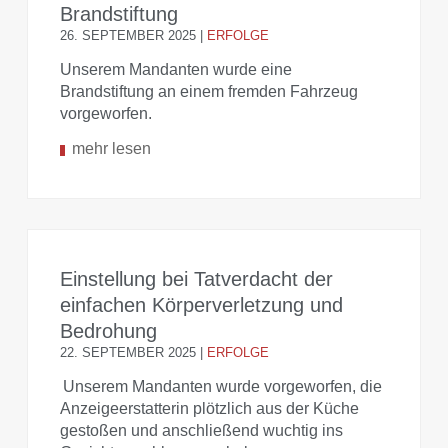
Brandstiftung
26. SEPTEMBER 2025
|
ERFOLGE
Unserem Mandanten wurde eine
Brandstiftung an einem fremden Fahrzeug
vorgeworfen.
mehr lesen
Einstellung bei Tatverdacht der
einfachen Körperverletzung und
Bedrohung
22. SEPTEMBER 2025
|
ERFOLGE
Unserem Mandanten wurde vorgeworfen, die
Anzeigeerstatterin plötzlich aus der Küche
gestoßen und anschließend wuchtig ins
::::
■ **Problem description**: Print exactly the stretch of lines beginning with the one that holds "26. SEPTEMBER 2025" and ending at the last line above.

■ **Solution for this problem**:
26. SEPTEMBER 2025
|
ERFOLGE
Unserem Mandanten wurde eine
Brandstiftung an einem fremden Fahrzeug
vorgeworfen.
mehr lesen
Einstellung bei Tatverdacht der
einfachen Körperverletzung und
Bedrohung
22. SEPTEMBER 2025
|
ERFOLGE
Unserem Mandanten wurde vorgeworfen, die
Anzeigeerstatterin plötzlich aus der Küche
gestoßen und anschließend wuchtig ins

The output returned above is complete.